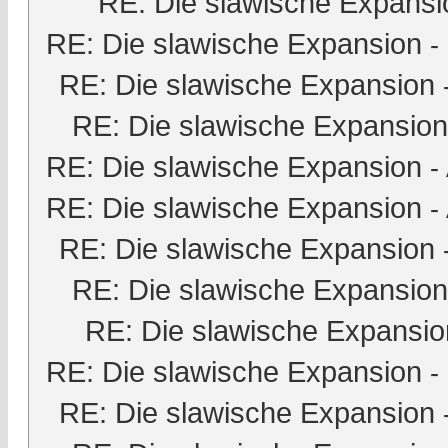
RE: Die slawische Expansi
RE: Die slawische Expansion
-
RE: Die slawische Expansion
RE: Die slawische Expansion
RE: Die slawische Expansion
-
RE: Die slawische Expansion
-
RE: Die slawische Expansion
RE: Die slawische Expansion
RE: Die slawische Expansio
RE: Die slawische Expansion
-
RE: Die slawische Expansion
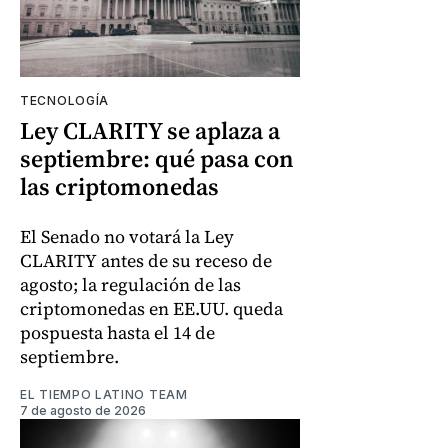
TECNOLOGÍA
Ley CLARITY se aplaza a
septiembre: qué pasa con
las criptomonedas
El Senado no votará la Ley
CLARITY antes de su receso de
agosto; la regulación de las
criptomonedas en EE.UU. queda
pospuesta hasta el 14 de
septiembre.
EL TIEMPO LATINO TEAM
7 de agosto de 2026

----

» **Task goal**: Lay out every line of text in the records above as a JSON list of strings, one string per line and no blank lines, and leave the pictures out.

» **Answer space**:
[
  "RE: Die slawische Expansi",
  "RE: Die slawische Expansion",
  "-",
  "RE: Die slawische Expansion",
  "RE: Die slawische Expansion",
  "RE: Die slawische Expansion",
  "-",
  "RE: Die slawische Expansion",
  "-",
  "RE: Die slawische Expansion",
  "RE: Die slawische Expansion",
  "RE: Die slawische Expansio",
  "RE: Die slawische Expansion",
  "-",
  "RE: Die slawische Expansion",
  "TECNOLOGÍA",
  "Ley CLARITY se aplaza a",
  "septiembre: qué pasa con",
  "las criptomonedas",
  "El Senado no votará la Ley",
  "CLARITY antes de su receso de",
  "agosto; la regulación de las",
  "criptomonedas en EE.UU. queda",
  "pospuesta hasta el 14 de",
  "septiembre.",
  "EL TIEMPO LATINO TEAM",
  "7 de agosto de 2026"
]